Project Summary/Abstract
Overeating and unhealthy eating are often associated with various health risk conditions such as obesity, high
blood pressure, and some chronic diseases. To get a better understanding of overeating and unhealthy eating,
researchers often rely on self-reports provided by individuals. Suggestions regarding changing lifestyle is often
provided based on observations from these self-reports. However, it is well known that self-reports can be
erroneous and subject to reporting biases. Thus, an objective way to measure the eating activity and validating
self-reports is necessary. Recently, there has been growing interest in moving beyond self-reports and
monitoring the eating activity automatically. To monitor automatically, and in real time, researchers have looked
at using sensor data from wrist worn devices, neck-worn devices, or ear-worn devices to automatically detect
eating. These devices often enable capturing the eating periods. However, these devices seldom capture
images, thus limiting the possibility of visually confirming the consumed food and their quantity.

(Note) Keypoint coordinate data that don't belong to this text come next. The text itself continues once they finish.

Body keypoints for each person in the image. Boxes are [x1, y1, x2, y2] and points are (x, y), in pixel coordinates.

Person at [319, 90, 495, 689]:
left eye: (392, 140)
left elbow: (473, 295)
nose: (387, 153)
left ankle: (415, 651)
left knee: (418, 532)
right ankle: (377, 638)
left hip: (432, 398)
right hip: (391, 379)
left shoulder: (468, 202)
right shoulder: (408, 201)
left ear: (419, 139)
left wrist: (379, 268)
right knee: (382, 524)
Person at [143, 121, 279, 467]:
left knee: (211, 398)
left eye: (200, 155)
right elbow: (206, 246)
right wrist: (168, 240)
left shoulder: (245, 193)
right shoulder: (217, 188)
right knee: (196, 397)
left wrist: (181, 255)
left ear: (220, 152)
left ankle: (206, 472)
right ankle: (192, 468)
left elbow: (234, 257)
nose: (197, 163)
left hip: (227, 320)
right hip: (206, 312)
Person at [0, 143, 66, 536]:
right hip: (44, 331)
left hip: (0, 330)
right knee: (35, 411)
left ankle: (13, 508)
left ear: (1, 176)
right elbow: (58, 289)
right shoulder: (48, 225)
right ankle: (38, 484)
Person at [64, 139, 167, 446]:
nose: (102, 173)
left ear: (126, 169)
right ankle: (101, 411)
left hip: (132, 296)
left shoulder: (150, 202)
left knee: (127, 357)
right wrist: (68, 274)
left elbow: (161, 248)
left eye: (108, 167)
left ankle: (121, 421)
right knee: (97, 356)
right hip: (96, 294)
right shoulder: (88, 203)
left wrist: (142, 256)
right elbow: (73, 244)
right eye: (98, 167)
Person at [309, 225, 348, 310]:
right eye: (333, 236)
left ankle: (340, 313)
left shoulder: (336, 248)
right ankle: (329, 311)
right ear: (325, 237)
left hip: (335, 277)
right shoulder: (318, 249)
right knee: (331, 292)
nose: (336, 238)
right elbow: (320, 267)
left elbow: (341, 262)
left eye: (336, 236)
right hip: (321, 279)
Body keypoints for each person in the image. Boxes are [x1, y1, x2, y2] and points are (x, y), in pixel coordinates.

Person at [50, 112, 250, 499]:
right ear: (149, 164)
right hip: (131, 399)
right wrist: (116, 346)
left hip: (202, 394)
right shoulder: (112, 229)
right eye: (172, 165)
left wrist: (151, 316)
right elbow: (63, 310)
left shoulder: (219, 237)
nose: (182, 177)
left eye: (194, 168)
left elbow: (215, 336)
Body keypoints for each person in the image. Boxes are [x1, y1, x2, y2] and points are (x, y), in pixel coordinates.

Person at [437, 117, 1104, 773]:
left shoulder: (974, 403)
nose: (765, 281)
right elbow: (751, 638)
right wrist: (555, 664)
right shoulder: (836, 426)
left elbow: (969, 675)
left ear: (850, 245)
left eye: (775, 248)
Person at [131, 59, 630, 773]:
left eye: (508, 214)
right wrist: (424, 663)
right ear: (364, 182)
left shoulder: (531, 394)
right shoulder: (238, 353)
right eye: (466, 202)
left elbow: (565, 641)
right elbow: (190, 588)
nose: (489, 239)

With the increasing popularity of wearable cameras, it is gradually becoming possible to capture the eating
activities and associated context automatically and without any user intervention. Advances in machine learning
enables automatically extracting eating related information from these captured images. However, wearable
cameras often capture more information than necessary, like capturing bystanders. This unnecessary
information capturing reduces participant's willingness to wearing the camera. Currently, no camera exists that
can capture the eating activity and at the same time limit capturing unnecessary information. Obfuscating the
unnecessary information might increase participant's willingness to wear the camera. However, it is unclear if
and which obfuscation technique will increase participant's willingness to don the wearable camera and at the
same time ensure automatic context determination. In this project, we will determine the possibility of using
machine learning to detect eating in videos and identify the obfuscation technique that can allow detecting the
eating activity without collecting unnecessary information.

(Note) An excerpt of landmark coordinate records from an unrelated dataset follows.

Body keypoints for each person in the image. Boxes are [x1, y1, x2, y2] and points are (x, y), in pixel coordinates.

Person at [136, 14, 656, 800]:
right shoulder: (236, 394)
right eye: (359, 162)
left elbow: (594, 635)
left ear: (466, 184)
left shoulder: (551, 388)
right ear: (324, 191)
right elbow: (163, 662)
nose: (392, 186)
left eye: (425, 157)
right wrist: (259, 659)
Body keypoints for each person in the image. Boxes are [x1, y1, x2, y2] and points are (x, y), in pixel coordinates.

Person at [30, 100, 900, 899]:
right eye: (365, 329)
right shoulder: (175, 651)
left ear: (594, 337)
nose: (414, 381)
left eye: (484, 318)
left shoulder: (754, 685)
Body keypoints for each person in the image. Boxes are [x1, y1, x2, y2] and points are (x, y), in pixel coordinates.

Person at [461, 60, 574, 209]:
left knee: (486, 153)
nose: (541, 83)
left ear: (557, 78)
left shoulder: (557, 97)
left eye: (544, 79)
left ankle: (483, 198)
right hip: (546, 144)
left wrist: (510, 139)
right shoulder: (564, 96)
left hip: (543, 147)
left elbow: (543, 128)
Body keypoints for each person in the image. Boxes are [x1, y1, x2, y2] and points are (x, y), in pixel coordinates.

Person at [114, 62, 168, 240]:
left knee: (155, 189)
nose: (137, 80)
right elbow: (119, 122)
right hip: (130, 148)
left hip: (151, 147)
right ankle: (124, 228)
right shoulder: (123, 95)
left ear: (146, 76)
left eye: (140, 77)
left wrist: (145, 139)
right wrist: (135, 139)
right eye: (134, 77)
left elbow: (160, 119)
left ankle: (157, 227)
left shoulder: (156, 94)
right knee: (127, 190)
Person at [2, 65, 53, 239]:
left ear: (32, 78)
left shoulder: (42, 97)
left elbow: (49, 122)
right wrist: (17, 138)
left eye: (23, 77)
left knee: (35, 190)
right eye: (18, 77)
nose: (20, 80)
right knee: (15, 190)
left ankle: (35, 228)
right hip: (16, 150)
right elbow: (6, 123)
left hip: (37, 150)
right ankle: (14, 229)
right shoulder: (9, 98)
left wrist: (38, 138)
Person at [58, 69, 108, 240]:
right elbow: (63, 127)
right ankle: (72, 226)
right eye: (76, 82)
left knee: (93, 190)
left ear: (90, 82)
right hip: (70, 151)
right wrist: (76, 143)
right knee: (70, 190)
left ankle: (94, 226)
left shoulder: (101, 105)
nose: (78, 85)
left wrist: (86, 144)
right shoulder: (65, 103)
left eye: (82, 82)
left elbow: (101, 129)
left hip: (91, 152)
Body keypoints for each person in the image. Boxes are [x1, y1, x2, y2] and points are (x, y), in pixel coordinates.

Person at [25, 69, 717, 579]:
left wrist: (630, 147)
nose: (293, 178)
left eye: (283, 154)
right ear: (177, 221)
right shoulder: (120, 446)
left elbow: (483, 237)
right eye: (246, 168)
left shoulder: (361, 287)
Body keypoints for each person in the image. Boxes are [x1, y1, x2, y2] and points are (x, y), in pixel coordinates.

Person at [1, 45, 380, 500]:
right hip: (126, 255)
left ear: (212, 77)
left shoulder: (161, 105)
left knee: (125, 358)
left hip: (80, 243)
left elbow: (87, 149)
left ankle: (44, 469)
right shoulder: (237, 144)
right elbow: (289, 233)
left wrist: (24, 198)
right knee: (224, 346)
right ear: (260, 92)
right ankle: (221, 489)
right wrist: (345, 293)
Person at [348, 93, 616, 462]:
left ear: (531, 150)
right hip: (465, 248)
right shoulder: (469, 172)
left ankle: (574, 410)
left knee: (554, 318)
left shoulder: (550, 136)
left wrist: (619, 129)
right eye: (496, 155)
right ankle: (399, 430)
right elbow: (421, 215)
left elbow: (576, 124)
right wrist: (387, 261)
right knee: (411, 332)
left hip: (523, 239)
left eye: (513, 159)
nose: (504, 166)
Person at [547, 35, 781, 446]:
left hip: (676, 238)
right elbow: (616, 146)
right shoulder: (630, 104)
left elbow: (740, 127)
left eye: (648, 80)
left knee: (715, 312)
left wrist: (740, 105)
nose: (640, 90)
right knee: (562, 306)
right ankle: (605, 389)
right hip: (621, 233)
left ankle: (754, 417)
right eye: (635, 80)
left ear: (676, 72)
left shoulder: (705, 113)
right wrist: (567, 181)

To this end, first we will develop an activity detection algorithm that will allow detecting the eating activity using
data from an IR sensor array and RGB images. Next, we will test various obfuscation methods in a cross-over
trial and select the best obfuscation method based on the greatest participant acceptability. We will then deploy
the eating detection algorithm with the best obfuscation approach on a novel wearable camera that has an
infrared sensor array. We will use this camera to test the possibility of detecting eating in a real-world setting. To
validate our algorithm, we will ask people to confirm or refute predicted eating and non-eating moments. We will
compare the performance of this algorithm against both real-time user response and 24-hour dietary recall to
objectively evaluate the algorithm's performance. Our proposed system will improve current research practices
of evaluating dietary intake and pave the way for personalized interventions for behavioral medicine.